Superintendent Pedro Martinez led “State of the District” town halls at each SAISD high school in April, including an April 7 gathering at Edison, and an April 8 meeting at Fox Tech. 

Roughly half of SAISD students were attending school in person by mid-April.

“We’re one of the few school districts in the country, of our size, that does COVID testing at every school,” Martinez said.

Enrollment numbers more than 48,000 learners, both in-class and remote.

SAISD plans to offer remote-lesson options for the 2021-2022 school year, but in-person attendance will be highly encouraged.

“We’ll have dedicated teachers for any student who needs to start remote or stay remote during the year,” Martinez added. 

Martinez said SAISD will work to ensure each student has a digital device to use at home, and a free, reliable online connection. 

The district is also expanding mental-health care services at every campus to help students struggling to return to the rhythm of campus life.  

According to Martinez, the pandemic has had little to no effect on the completion of 2016 bond projects or the start of 2020 bond upgrades. 

San Antonio ISD’s 2016 bond supported gym upgrades and other athletic improvements at Edison High School. Courtesy photo/SAISD

Attendees at each town hall got to see completed construction endeavors at the respective high school they visited.

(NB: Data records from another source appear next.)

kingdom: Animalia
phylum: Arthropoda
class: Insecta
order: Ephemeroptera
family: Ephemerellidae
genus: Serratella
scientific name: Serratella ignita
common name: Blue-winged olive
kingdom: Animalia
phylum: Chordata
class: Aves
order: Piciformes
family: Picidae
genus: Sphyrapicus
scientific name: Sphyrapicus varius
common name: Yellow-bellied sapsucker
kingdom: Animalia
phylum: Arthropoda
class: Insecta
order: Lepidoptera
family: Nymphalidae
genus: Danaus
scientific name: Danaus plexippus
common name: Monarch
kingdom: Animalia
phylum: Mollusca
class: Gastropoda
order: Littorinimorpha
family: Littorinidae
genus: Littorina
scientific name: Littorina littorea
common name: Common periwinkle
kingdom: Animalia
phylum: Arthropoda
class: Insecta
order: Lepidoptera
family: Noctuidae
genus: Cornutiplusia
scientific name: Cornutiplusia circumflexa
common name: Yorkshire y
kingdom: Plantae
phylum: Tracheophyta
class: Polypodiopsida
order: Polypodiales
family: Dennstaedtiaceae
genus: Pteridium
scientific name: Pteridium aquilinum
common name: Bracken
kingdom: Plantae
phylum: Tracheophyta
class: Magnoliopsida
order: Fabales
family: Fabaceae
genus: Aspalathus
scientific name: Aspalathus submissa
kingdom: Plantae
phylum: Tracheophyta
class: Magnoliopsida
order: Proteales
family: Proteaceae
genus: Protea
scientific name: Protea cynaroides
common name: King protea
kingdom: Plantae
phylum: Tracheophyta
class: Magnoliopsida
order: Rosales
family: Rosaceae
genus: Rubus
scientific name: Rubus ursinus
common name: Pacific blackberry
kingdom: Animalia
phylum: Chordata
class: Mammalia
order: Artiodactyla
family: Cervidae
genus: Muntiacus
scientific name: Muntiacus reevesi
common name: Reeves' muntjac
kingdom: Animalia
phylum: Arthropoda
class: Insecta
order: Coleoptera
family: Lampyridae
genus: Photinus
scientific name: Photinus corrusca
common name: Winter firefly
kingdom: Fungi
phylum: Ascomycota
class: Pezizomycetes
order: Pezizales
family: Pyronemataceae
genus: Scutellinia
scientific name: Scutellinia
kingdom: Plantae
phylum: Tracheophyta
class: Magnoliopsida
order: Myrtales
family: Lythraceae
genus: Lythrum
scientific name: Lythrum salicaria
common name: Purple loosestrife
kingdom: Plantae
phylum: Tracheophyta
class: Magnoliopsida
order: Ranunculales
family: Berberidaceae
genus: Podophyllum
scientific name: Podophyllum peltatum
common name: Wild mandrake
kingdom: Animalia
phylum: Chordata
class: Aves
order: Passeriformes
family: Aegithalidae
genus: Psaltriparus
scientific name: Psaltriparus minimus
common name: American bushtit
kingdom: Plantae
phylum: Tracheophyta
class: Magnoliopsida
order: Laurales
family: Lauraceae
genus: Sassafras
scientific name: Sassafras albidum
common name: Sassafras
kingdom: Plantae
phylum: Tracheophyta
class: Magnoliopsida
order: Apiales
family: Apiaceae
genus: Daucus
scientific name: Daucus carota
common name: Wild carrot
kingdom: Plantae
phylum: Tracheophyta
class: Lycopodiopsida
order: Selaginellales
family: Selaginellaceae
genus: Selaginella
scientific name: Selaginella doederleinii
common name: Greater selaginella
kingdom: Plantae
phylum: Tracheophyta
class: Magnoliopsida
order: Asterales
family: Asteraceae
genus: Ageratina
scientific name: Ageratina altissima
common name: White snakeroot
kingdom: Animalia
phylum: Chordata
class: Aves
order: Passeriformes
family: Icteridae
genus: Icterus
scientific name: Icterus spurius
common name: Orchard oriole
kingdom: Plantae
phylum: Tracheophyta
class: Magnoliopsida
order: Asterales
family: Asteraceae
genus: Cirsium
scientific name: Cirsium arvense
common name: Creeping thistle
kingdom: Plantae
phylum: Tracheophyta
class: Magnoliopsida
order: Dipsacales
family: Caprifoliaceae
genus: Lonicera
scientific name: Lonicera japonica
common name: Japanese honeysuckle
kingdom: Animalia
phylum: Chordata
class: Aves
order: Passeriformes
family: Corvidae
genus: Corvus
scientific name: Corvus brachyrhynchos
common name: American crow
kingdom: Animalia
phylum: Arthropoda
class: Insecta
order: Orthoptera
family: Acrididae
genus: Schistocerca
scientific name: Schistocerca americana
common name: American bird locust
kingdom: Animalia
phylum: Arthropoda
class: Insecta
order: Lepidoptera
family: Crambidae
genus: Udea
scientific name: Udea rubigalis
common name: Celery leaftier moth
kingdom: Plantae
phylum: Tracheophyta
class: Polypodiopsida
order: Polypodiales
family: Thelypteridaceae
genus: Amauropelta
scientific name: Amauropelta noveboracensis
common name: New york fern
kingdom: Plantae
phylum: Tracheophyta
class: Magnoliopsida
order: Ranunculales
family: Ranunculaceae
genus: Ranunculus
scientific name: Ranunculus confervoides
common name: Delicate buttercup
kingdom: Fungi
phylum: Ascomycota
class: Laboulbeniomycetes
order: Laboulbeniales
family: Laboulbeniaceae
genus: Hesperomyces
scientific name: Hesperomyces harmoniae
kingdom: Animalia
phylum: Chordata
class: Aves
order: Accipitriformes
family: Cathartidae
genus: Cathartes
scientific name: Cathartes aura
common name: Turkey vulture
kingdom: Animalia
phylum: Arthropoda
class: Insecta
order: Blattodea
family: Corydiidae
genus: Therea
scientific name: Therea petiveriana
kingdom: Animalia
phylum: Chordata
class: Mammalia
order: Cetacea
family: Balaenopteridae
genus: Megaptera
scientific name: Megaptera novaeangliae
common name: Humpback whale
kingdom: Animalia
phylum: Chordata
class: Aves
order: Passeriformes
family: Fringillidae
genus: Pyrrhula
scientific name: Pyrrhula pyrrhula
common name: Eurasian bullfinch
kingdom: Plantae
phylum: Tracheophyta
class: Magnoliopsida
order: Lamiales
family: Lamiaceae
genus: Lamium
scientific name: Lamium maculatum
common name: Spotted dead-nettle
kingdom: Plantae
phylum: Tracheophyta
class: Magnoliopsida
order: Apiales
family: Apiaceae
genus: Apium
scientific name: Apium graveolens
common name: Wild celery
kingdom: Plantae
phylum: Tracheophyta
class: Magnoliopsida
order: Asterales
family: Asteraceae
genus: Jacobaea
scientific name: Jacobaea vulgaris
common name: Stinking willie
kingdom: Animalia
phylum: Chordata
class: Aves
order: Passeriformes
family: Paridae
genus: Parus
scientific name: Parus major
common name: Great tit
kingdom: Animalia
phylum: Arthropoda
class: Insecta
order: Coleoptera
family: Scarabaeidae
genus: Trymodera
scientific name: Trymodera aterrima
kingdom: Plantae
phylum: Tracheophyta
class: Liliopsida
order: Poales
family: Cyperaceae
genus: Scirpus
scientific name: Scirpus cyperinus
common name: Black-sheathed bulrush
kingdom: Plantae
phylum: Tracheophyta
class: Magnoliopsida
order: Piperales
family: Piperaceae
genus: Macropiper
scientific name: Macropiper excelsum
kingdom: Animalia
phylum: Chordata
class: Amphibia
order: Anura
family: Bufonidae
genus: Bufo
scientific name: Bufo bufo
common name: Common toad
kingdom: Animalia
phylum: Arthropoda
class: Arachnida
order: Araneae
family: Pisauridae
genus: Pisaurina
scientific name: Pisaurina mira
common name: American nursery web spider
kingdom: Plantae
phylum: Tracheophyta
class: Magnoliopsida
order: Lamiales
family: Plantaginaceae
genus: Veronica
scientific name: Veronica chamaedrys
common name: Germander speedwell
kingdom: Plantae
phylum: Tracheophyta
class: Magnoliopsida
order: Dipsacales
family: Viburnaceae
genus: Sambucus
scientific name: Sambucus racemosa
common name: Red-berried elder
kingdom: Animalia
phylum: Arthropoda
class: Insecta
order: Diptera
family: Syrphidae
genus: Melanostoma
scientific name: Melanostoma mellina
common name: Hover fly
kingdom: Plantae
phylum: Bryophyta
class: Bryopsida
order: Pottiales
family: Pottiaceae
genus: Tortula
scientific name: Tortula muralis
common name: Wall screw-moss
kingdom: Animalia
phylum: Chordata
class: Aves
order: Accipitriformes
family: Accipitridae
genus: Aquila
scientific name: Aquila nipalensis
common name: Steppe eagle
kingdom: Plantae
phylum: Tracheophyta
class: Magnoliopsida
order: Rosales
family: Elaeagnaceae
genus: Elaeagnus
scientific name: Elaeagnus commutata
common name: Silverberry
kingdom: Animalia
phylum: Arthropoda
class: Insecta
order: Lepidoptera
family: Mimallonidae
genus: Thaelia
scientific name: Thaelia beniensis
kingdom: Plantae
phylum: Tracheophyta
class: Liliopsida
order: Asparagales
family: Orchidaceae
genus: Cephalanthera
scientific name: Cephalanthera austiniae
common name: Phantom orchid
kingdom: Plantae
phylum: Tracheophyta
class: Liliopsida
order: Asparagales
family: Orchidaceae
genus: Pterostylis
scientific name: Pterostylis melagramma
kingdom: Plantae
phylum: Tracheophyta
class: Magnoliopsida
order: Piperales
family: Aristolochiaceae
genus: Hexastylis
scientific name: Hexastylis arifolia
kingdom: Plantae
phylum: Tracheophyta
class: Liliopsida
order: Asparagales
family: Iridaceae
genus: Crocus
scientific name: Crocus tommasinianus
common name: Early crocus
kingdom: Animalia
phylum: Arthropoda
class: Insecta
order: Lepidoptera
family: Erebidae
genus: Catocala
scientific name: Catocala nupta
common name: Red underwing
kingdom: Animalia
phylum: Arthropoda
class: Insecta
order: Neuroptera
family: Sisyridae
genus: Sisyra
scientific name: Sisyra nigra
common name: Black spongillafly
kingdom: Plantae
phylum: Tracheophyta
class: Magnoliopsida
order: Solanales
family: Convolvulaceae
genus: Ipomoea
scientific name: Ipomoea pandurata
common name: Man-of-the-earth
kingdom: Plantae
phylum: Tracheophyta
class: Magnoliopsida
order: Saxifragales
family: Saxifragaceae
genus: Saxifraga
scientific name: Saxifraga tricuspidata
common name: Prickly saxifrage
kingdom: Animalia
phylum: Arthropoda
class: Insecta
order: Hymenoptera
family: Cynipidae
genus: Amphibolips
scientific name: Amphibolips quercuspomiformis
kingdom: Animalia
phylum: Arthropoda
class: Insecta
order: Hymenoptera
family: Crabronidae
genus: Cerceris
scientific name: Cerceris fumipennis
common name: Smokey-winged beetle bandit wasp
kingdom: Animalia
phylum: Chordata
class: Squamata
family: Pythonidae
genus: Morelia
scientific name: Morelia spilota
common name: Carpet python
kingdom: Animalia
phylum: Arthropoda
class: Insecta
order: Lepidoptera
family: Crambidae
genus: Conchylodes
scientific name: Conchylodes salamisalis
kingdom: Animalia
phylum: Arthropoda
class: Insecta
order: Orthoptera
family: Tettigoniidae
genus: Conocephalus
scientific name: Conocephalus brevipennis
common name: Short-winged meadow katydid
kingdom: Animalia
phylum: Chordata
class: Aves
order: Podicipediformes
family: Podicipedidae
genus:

Bond work at Edison included auditorium and gym renovations, an athletic field- house replacement, and black-box theater and dance-room additions. 

District 6 Trustee Christina Martinez, representing the Edison area, said fine-arts improvements were a priority at the high school. 

“When we were working on this project a couple of years ago, I was so moved by our theater teachers and students who showed up to those meetings and demanded a high-quality, equitable theater education,” she added. 

As for Fox Tech, a site that once hosted San Antonio’s first public secondary school beginning in 1879, new bond work includes a makeover of the main mall. 

San Antonio ISD’s 2016 bond funded an improved auditorium and other fine arts upgrades and additions at Edison High School. Courtesy photo/SAISD

This involves new classrooms, makerspaces and a learning staircase, which is wide enough for teachers to instruct their students in a less informal way. 

SAISD is also expanding its Pathways in Technology Early College High School, or P-TECH, program, launching new offerings at Edison, Lanier and Highlands high schools in 2021-2022.

Edison’s program will focus on marketing, accounting, finance and other business fields.

Pedro Martinez urged Edison parents to review the existing Healthcare Pathways, or H-TECH, program that provides Fox Tech students with nursing and other health care skills.

Martinez added P-TECH programs are designed in a way “that you could see what they look like, and then we can multiply across the high schools based on demand of the students.”

The addition of maker spaces and new traditional and science classrooms at Fox Tech High School was supported by the 2016 San Antonio ISD bond. Courtesy photo/SAISD

The additions of magnet schools at Fox Tech have have had a positive impact on the downtown campus, which outgoing District 1 trustee Steve Lecholop said had lacked traditional neighborhood support because it was cut off by the development of surrounding freeways decades ago. 

“This campus went from quiet and forgotten to thriving and full of life,” Lecholop added.